The international market for whale meat
The economics of whaling seems to be what sank Kristján Loftsson’s boats this summer. Japan is his primary market for fin whale. Kristján told Morgunblaðið in April that “product price trends in our main market, Japan, have been unfavourable recently and getting worse, making the price of our products so low that it is not justifiable to fish.”
Last year, Japan launched a whaling mother ship, with a quota of 60 fin whales, 70% less than Iceland’s current quota. At a press conference in Tokyo in October, Hideki Tokoro, the CEO of Japan’s largest whaling company, Kyodo Senpaku, said they don’t plan to import whale meat from Iceland in 2025.
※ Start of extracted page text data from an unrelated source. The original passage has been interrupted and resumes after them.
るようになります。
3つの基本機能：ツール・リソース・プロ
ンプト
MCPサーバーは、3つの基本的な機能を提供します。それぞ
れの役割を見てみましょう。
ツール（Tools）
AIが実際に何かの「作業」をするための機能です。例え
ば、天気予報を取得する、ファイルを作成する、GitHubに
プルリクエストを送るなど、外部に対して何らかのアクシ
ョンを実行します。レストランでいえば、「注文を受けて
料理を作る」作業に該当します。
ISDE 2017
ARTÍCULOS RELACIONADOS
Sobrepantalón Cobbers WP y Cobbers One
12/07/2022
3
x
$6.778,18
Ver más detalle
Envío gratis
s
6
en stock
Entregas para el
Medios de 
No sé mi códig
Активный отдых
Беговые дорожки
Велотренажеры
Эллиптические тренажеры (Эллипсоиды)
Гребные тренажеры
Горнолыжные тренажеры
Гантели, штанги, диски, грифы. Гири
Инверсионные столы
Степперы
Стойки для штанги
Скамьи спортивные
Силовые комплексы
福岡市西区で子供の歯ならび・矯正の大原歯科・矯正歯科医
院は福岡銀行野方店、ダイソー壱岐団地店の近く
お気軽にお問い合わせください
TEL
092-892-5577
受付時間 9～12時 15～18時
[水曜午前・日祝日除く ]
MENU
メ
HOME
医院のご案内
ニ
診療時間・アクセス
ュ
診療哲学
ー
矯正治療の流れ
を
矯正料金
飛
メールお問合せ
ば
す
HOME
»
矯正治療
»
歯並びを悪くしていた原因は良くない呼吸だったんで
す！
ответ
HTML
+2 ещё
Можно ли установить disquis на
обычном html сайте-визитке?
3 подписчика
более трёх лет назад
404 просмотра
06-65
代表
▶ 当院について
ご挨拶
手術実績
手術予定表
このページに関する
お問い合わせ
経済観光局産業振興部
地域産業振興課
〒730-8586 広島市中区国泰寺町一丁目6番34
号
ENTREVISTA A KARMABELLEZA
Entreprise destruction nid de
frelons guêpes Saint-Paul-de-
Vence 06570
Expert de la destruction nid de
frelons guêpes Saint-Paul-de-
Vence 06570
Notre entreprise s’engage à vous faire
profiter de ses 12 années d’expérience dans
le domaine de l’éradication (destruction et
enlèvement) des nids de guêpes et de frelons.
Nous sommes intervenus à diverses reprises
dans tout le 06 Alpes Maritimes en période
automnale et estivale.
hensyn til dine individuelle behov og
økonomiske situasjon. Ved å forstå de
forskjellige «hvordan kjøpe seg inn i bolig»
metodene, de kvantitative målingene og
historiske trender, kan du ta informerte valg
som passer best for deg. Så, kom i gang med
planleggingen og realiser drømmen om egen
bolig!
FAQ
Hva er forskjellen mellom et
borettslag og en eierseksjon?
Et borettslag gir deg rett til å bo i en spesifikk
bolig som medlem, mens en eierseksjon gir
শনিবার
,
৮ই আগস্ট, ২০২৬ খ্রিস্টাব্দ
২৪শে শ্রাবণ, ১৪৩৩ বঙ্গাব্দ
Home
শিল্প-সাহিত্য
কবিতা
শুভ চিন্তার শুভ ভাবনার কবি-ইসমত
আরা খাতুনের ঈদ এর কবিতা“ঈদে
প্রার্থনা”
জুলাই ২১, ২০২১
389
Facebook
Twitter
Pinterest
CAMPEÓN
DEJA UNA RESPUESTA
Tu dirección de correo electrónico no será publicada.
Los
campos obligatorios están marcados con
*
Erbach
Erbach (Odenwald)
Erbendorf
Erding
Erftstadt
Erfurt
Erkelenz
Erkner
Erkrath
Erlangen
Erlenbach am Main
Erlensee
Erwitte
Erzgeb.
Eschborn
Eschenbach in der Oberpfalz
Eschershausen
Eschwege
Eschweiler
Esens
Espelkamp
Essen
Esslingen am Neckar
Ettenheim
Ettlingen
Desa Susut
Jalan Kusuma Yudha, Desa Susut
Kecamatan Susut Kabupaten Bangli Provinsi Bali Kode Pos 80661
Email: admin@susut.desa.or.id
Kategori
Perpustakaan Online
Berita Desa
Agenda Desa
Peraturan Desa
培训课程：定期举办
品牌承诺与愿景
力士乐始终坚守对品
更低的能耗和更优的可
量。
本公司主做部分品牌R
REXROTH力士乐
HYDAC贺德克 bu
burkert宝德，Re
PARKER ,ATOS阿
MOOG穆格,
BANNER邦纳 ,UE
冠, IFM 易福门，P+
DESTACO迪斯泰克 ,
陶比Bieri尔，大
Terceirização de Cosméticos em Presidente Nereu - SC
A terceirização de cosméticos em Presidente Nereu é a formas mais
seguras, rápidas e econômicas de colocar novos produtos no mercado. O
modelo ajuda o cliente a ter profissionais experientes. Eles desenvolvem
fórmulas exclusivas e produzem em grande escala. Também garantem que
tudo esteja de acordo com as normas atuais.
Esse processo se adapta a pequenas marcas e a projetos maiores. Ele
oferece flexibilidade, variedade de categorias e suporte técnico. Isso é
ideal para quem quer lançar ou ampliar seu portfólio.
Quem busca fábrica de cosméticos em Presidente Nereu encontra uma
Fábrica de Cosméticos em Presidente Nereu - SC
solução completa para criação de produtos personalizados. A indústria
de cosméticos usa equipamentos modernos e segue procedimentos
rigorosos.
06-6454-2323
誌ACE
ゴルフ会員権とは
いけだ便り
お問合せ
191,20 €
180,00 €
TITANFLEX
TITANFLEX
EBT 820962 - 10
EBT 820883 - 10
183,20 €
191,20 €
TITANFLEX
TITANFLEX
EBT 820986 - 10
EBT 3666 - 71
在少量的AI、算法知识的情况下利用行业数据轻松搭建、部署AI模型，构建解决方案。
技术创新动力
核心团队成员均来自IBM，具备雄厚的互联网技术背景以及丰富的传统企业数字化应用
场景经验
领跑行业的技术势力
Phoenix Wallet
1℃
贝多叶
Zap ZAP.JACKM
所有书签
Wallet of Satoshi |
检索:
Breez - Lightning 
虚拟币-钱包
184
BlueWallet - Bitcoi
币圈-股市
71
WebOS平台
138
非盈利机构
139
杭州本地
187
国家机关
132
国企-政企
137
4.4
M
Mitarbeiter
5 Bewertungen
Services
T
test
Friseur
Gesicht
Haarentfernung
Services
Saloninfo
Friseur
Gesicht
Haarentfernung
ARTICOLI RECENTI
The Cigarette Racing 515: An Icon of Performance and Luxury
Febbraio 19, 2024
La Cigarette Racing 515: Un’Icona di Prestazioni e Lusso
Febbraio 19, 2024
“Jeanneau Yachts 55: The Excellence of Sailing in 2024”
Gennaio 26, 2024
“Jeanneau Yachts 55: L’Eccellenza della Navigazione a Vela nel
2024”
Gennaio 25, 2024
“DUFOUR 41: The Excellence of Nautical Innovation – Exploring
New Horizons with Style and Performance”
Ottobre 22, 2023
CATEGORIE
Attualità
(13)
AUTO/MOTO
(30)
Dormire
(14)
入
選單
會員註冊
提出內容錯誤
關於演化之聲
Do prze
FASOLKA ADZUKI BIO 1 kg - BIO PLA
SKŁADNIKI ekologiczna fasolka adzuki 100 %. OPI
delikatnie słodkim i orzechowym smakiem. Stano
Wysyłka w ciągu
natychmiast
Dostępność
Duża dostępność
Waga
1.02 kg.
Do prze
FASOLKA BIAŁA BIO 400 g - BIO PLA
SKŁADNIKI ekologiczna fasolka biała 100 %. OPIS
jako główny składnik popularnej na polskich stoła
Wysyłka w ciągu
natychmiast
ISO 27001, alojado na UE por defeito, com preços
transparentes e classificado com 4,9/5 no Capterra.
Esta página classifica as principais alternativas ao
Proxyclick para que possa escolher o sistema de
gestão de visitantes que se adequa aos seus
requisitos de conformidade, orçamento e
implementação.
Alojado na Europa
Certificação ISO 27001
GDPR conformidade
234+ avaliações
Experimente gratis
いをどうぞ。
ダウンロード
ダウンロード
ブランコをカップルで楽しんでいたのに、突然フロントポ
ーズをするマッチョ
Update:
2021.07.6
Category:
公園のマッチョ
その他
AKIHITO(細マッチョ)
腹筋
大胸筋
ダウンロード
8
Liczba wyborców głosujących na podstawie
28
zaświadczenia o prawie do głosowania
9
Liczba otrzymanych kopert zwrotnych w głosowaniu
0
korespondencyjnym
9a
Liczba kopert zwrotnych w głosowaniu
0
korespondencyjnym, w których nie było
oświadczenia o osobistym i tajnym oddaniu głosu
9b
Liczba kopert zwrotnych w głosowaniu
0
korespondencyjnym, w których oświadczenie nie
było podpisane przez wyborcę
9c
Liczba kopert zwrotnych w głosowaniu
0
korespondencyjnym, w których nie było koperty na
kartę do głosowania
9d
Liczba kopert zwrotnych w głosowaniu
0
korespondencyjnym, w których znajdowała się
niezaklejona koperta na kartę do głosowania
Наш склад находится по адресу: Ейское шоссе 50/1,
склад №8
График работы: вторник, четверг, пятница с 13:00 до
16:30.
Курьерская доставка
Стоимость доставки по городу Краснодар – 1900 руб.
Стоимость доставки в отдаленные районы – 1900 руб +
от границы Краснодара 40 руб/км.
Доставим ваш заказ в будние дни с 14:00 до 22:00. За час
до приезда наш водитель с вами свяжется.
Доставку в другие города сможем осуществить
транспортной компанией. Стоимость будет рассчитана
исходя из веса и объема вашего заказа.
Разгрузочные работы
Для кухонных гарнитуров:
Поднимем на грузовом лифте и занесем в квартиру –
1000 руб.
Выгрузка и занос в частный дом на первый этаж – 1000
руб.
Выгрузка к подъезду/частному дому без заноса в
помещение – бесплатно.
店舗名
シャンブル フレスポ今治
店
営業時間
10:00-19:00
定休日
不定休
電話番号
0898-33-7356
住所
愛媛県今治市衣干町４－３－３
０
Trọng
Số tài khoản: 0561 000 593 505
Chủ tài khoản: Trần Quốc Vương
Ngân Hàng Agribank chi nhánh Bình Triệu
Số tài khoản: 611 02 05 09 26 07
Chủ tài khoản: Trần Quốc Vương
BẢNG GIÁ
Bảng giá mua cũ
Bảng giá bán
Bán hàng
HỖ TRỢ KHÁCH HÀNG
Whether this summer marks a quiet ending to fin whale hunting in Iceland, or is just another chapter in the whaling saga, remains to be seen.
The uncertain future of whaling in Iceland
The resumption of minke whale hunting is likely to create problems for Iceland on the world stage. Studies have furthermore pointed to a population decline around the coast of Iceland.
Commercial whaling has been banned by the International Whaling Commission for almost 40 years, and Icelandic whaling puts the country in violation of that agreement, as well as other international agreements, including CITES, which regulates the trade of endangered species, the United Nations Convention on the Law of the Sea, and the US Pelly Amendment.
A governmental working group that has been studying Iceland’s international obligations as they relate to whaling has just submitted their findings, which are not public yet.
According to a poll conducted by Maskína in 2023, 51% of Icelanders are opposed to whaling. Time will tell whether the report will provide the impetus for Parliament to act on the wishes of the majority of Icelanders and end commercial whaling.